The plan was to use our table top sized touch computer and invite participants to play games that would introduce gestures such as drag, rotate and flick. The participants generally worked in pairs and the interactions were video recorded.

The games selected were a drawing activity, a jigsaw puzzle and either Solitaire or a beetle game that involves flicking the beetle onto a target. Candy Crush was available to use as an option if there was sufficient time and interest.

Results

Our 40 participants have an average age of 75 years and 27 are women. Although we requested no or minimal prior experience we subsequently found that some people had prior experience of desktop computers and mobile phones. Our research approach is qualitative, a small sample of the recorded sessions were assessed by three researchers leading to the development of issues categories. Here are a number of issues identified in the subsequent analysis.

Matching games to participants

Most of our participants started with the drawing activity and this had mixed levels of success. At least two couples had very successful interactions, asking lots of questions, pursuing different colours, types of brush, and backgrounds.

One person revealed he had been a signwriter and drew a very detailed plane. However, least two participants expressed concern over their poor drawing skills and some people struggled with the idea of 'just draw something’.

Cognitive load as a distraction from learning

The aim of the game-based learning strategy is to create non-stressful, enjoyable paths to learning cognitive motor skills.   Using Solitaire, where players already know the game rules it is effective in teaching tapping, dragging and placement.  Where players do not know the rules we have seen evidence that it disrupts the flow of learning. Two people with no prior knowledge of Solitaire and very weak digital skills clearly struggled through this activity.

Collaborative and discreet turn-taking games

In a number of sessions that participants would spontaneously collaborate by sharing responsibilities in task action:  for example in the jigsaw activity  one participant would plot the route or clear obstacles while the other dragged the piece,  and another would make ‘air gestures’ to guide their partner.  Other games such as Beetle enforced turn-taking and created competition.

Early experience and learner attitudes

Prior experiences can impact on attitudes to learning as discussed in the technology acceptance models and the Theory of Reasoned Action.

Example 1: The disgruntled early learner

The participant declared that she had negative experiences from a small number (2-3) of ‘conventional’ introductory classes.  She cited the lack of an instruction manual and cast doubt on the likelihood of her ever wanting to adopt digital skills.

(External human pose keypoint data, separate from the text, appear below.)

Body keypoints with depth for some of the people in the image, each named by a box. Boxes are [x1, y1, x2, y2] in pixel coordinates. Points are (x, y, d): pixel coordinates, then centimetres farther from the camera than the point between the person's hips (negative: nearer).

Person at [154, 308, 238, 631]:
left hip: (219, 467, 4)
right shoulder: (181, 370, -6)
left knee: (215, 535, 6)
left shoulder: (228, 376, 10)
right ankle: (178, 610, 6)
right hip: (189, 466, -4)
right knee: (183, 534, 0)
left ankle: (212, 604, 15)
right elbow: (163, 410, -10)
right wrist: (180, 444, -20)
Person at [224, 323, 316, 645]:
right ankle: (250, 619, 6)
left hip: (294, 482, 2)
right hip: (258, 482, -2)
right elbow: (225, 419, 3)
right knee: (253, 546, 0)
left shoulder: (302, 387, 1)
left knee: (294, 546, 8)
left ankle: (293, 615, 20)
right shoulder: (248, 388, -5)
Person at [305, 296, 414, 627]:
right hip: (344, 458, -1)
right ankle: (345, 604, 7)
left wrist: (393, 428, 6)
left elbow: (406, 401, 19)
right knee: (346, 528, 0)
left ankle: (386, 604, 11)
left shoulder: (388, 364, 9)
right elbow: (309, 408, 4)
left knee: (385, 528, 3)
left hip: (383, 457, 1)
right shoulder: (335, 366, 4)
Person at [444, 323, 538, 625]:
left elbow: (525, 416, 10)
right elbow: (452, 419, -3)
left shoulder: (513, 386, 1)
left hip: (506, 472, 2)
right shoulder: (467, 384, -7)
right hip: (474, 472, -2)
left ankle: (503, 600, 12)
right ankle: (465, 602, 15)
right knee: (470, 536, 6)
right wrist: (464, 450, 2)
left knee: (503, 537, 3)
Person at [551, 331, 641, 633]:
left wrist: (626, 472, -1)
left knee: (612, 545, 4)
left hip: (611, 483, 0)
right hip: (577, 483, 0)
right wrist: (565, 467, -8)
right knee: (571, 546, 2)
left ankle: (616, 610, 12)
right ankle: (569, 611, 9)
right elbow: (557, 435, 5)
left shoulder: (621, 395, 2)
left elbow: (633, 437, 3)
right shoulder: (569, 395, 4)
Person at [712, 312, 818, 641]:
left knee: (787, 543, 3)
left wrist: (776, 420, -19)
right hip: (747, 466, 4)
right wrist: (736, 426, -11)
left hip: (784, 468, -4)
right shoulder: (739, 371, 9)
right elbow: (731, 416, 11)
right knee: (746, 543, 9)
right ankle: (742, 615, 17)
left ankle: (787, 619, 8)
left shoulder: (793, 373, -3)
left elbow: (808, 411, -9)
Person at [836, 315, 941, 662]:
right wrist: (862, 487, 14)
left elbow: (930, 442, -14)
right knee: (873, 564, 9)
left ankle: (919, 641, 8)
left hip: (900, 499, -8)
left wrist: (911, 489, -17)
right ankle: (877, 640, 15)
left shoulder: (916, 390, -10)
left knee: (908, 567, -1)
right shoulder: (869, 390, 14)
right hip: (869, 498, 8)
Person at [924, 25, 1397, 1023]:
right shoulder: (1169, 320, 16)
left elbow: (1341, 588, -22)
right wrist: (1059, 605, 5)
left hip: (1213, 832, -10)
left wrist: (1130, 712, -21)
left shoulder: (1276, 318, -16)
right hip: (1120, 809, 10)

The first evidence of change came during the freehand draw when she remembered a positive attitude from a long forgotten technology used previously:

This is smashing, it’s like one of those etch-a-sketch things.

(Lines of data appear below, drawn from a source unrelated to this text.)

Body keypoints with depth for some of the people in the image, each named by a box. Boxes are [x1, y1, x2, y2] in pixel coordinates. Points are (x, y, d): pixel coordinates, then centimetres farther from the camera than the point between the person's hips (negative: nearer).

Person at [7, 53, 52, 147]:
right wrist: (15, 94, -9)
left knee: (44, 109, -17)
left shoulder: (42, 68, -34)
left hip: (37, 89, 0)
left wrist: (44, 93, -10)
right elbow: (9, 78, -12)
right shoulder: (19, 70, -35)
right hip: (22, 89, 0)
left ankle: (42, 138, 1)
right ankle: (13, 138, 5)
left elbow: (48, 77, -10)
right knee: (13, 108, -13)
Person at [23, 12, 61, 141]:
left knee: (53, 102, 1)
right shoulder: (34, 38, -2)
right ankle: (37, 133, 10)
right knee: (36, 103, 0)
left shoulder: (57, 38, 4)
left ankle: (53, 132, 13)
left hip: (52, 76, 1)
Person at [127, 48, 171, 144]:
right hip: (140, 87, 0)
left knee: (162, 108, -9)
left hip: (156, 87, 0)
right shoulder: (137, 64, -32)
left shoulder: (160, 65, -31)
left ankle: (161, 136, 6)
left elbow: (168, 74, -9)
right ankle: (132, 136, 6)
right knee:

Later in the session having had some success mastering the Jigsaw and engaging with the Beetle game she was moved to make a further positive expression:

I was 30 when I learned to swim, 60 when I learned drive and now 80ish learning computing.

This can be interpreted as her being reminded of a forgotten attitude with a belief strength and evaluation that supports the persuasive goal.

At the end of the session she remarked on the Beetle game:

I quite like this game. Can I take it home, it’s fun.

The success of this session is that the experience has both drawn out latent positive attitudes towards herself and also weakened the negative attitude towards computers that she had brought to the session.

Conclusion

The use of games as a learning activity has raised a number of issues for discussion with the GIRDA project partners and a further round of analysis will follow. This will be used both to develop a theoretical framework, and to support the creation of a mentors advice pack.